If you'll notice in the picture below, the little green symbol identifying Vicks® is the same on the two products, one purchased in the U.S., and the other purchased in Germany.
But if you zoom in (click on the photo) you'll notice the product name in the little green symbol is different on the box of pills sold in Germany. It says "Wick" instead of Vicks®. Why is that?
First of all, the V in German is pronounced like the English F. So Vicks would be pronounced "Ficks." Not a big deal, right? Well, "ficken" is a vulgar German word for "to fornicate," and I'm guessing the Procter & Gamble Powers that Be decided a product thus labeled would not market well here.
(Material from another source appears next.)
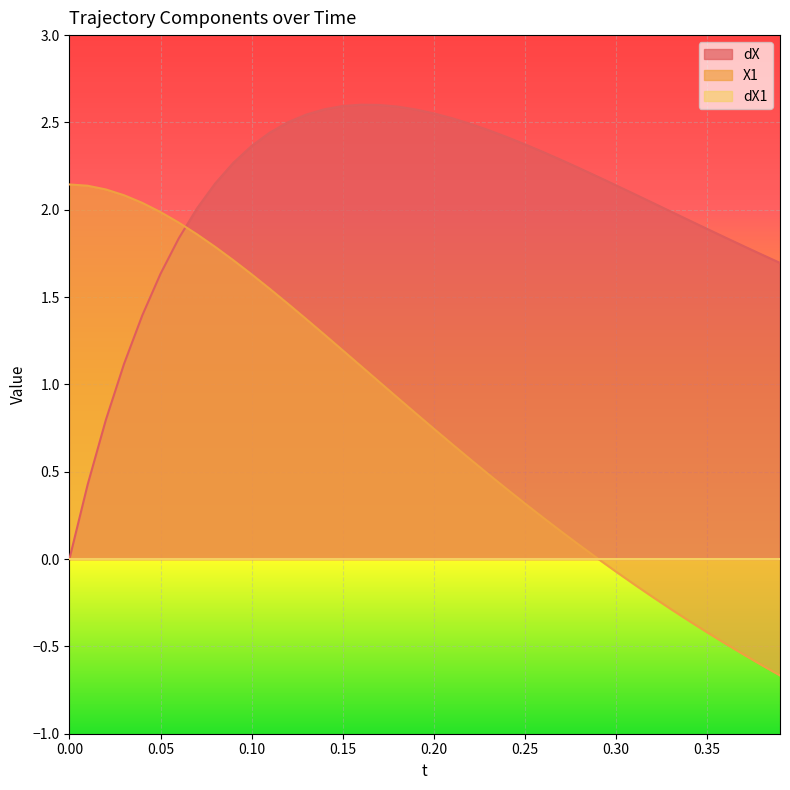

What is the maximum value for X1?

2.1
So they went with the change from V to W (Vicks to Wicks), but here we have another problem. The W in German is pronounced like the English V, so we should be back to the English name for the brand, "Vicks". True, but this also presents a problem because "Vicks" is too close to the German word "Wichser," which is equivalent to the British "wanker," or the verb "wichsen," which is "to masturbate." So they dropped the -s, changing the brand name to Wick - pronounced "Vick" over here. Close enough, and far less potentially controversial than the other options.
I would have loved to have been a fly on the wall during the meeting of the marketing team of Procter & Gamble the day they discussed what to call Vicks® VapoRub on their product packaging in Germany...
"This is critical, folks. We can't screw this one up! If our customers rub this stuff on the wrong body part(s), there will be hell to pay."
**Disclaimer: I'm just makin' this shit up - I don't really know the story behind the changing of Vicks to Wick. But what other explanation could they have, right? :-)
Update: That IS the reason! M looked it up, and sure enough, in Germany the name Vicks was changed to Wick "to avoid sexual connotations." I just explained the issue with a little more detail.